“Love!” gasped Moore, breathlessly.
“Sure. Jest love for a dog-gone lucky cowboy named Wils Moore!... Her heart was breakin’, an’ she’d have died but for me! Don’t imagine, Wils, that people can’t die of broken hearts. They do. I know. Well, all Collie needed was me, an’ I cured her ravin’ and made her eat, an’ now she’s comin’ along fine.”
“Wade, I’ve believed in Heaven since you came down to White Slides,” burst out Moore, with shining eyes. “But tell me—what did you tell her?”
“Well, my particular medicine first off was to whisper in her ear that she’d never have to marry Jack Belllounds. An’ after that I gave her daily doses of talk about you.”
“Pard! She loves me—still?” he whispered.
“Wils, hers is the kind that grows stronger with time. I know.”
Moore strained in his intensity of emotion, and he clenched his fists and gritted his teeth.
“Oh God! this’s hard on me!” he cried. “I’m a man. I love that girl more than life. And to know she’s suffering for love of me—for fear of that marriage being forced upon her—to know that while I lie here a helpless cripple—it’s almost unbearable.”
“Boy, you’ve got to mend now. We’ve the best of hope now—for you—for her—for everythin’.”
“Wade, I think I love you, too,” said the cowboy. “You’re saving me from madness. Somehow I have faith in you—to do whatever you want. But how could you tell Collie she’d never have to marry Buster Jack?”

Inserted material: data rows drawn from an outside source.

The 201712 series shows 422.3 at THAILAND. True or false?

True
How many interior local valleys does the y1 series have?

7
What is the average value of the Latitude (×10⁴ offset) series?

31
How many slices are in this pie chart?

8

“Because I know she never will,” replied Wade, with his slow, gentle smile.
“You know that?”
“Sure.”
“How on earth can you prevent it? Belllounds will never give up planning that marriage for his son. Jack will nag Collie till she can’t call her soul her own. Between them they will wear her down. My friend, how can you prevent it?”

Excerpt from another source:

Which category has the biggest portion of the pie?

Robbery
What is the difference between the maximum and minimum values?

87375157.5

“Wils, fact is, I haven’t reckoned out how I’m goin’ to save Collie. But that’s no matter. Sufficient unto the day is the evil thereof. I will do it. You can gamble on me, Wils. You must use that hope an’ faith to help you get well. For we mustn’t forget that you’re in more danger than Collie.”
“I will gamble on you—my life—my very soul,” replied Moore, fervently. “By Heaven! I’ll be the man I might have been. I’ll rise out of despair. I’ll even reconcile myself to being a cripple.”
“An’, Wils, will you rise above hate?” asked Wade, softly.
“Hate! Hate of whom?”
“Jack Belllounds.”
The cowboy stared, and his lean, pale face contracted.
“Pard, you wouldn’t—you couldn’t expect me to—to forgive him?”
“No. I reckon not. But you needn’t hate him. I don’t. An’ I reckon I’ve some reason, more than you could guess.... Wils, hate is a poison in the blood. It’s worse for him who feels it than for him against whom it rages. I know.... Well, if you put thought of Jack out of your mind—quit broodin’ over what he did to you—an’ realize that he’s not to blame, you’ll overcome your hate. For the son of Old Bill is to be pitied. Yes, Jack Belllounds needs pity. He was ruined before he was born. He never should have been born. An’ I want you to understand that, an’ stop hatin’ him. Will you try?”